Following court assessments, if a person is eligible for CARE, a CARE agreement is created. It is a voluntary agreement entered into by the person with an untreated mental disorder and the county behavioral health agency. Each CARE plan is managed by a care team in the community and can include clinically prescribed, individualized interventions with several supportive services, medication, and a housing plan. 

“The piece for me that has been spectacular about CARE is a new pathway for access. We’ve really worked as a discipline, as a field, to make sure that we provide as much access to services as possible, but many of the folks that I’ve worked with, their families, feel like they have no voice,” explained Sanie Andres, LMFT, and program administrator at the Restorative Transformation Center.

“They don’t have any way to really support their loved one, to access care.

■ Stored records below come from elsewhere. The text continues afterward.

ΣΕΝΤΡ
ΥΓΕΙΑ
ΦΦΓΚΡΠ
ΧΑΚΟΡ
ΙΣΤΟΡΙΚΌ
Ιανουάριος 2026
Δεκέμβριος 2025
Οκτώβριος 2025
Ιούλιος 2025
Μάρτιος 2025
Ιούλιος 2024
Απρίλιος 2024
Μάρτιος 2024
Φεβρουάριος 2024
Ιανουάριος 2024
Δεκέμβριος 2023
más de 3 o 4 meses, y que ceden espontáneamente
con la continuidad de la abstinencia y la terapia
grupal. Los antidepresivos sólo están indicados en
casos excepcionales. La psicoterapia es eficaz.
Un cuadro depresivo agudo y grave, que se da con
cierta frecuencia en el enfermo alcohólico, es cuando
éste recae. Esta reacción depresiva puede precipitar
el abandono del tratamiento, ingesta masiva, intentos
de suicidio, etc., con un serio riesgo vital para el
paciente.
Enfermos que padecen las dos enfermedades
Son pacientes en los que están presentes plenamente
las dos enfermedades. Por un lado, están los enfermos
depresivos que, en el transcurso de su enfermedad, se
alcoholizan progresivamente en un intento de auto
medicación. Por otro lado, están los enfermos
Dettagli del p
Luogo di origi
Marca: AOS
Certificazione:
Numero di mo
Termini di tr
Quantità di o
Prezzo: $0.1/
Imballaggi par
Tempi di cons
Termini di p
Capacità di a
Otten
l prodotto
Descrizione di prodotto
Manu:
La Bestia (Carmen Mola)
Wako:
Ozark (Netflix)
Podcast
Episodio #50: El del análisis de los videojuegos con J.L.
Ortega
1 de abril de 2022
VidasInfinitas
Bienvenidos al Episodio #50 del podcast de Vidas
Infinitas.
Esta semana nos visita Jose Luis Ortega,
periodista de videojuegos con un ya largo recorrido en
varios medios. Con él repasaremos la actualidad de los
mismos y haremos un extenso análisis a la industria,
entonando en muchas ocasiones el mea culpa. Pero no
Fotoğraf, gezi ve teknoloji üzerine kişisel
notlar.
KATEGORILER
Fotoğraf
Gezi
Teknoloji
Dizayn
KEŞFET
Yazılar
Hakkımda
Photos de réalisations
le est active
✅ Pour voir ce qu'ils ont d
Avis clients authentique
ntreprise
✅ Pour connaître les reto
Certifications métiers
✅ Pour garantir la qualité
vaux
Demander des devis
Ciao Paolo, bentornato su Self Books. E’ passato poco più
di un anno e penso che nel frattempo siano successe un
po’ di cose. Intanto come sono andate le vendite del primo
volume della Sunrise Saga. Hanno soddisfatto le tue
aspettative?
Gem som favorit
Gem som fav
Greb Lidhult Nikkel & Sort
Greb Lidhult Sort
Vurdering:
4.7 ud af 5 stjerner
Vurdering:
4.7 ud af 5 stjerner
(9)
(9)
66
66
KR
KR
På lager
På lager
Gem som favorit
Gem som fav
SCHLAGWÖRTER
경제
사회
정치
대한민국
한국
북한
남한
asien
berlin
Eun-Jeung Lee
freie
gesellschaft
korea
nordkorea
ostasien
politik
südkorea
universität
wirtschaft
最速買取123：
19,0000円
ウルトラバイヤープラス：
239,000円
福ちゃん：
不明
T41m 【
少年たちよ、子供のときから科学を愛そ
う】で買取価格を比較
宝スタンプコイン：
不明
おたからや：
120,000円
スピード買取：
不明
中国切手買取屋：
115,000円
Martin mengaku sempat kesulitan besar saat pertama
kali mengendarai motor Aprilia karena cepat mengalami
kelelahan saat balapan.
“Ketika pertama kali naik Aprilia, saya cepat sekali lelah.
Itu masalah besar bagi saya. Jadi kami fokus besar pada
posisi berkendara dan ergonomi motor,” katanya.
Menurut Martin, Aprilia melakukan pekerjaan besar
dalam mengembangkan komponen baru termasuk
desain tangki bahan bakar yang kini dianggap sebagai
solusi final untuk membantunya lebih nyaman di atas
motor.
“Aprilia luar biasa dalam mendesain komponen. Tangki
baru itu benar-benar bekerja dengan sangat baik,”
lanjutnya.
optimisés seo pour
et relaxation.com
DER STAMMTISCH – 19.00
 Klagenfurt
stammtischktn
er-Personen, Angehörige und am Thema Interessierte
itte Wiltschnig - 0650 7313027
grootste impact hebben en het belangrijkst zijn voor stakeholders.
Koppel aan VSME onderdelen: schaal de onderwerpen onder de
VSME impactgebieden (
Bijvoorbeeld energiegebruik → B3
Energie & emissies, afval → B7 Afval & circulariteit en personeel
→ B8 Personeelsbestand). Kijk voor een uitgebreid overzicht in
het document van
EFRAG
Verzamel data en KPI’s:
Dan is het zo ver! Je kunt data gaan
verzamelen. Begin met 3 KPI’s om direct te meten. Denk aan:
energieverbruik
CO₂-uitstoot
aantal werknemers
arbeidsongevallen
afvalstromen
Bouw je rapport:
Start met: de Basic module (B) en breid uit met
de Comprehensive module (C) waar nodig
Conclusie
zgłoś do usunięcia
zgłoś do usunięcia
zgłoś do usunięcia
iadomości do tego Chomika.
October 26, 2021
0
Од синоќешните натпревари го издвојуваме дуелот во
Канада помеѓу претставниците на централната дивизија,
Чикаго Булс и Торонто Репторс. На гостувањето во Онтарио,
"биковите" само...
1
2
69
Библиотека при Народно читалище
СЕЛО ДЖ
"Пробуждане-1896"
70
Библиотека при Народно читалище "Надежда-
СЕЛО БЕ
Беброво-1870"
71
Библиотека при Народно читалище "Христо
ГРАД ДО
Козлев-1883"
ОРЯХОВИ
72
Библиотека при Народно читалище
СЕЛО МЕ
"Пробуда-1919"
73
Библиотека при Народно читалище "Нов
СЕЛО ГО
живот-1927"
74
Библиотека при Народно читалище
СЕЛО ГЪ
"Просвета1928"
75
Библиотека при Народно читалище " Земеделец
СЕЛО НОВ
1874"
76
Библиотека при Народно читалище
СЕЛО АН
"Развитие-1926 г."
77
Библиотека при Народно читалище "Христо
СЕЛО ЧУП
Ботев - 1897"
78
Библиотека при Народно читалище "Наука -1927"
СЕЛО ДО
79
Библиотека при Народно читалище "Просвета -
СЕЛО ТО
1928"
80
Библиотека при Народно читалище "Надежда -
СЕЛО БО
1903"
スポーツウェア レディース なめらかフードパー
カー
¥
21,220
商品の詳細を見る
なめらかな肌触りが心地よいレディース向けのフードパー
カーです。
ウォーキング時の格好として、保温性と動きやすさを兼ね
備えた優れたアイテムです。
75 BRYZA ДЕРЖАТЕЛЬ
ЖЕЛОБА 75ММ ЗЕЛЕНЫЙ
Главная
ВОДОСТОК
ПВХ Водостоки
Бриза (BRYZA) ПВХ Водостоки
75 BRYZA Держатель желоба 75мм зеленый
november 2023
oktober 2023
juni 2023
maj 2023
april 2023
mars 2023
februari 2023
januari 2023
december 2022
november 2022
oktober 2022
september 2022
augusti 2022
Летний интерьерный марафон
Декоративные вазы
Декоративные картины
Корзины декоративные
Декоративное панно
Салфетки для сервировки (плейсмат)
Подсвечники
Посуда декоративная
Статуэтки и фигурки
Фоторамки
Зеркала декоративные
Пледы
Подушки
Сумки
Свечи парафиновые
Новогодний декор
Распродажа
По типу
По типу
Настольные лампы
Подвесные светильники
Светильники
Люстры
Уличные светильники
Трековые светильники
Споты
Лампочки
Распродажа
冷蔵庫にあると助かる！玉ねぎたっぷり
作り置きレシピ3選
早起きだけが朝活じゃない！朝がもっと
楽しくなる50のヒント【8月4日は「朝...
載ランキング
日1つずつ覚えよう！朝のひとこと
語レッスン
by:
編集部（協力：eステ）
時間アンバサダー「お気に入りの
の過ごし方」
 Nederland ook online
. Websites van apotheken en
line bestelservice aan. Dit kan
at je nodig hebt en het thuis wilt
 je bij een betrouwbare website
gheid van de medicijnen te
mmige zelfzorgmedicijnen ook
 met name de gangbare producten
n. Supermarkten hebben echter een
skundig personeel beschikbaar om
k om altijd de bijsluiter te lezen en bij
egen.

Their loved one may be too symptomatic or doesn’t have the insight into their own mental health needs, and so to be able to have a means for loved ones, first responders, other community members who are invested in people’s wellbeing, to be able to petition and act and help them access services is spectacular,” Andres continued.

Since its implementation across the state, more than 7,500 Californians have accessed treatment, medication and housing through CARE. CARE is part of the state’s broader $14 billion behavioral health transformation through California’s Mental Health for All — a plan to build a stronger and more equitable behavioral health system.

Riverside County residents can call the CARE Line at 800-499-3008 to be connected with services in their area. The line is open 24 hours a day, seven days a week and is staffed by trained staff who can provide referrals and information in English and Spanish.

“There is no quick fix for people living with severe mental illness, but CARE has created a new approach that’s focused on dignity, progress and people’s unique needs,” said Welch. “Our mission is to continue to improve and strengthen CARE in partnership with California counties.”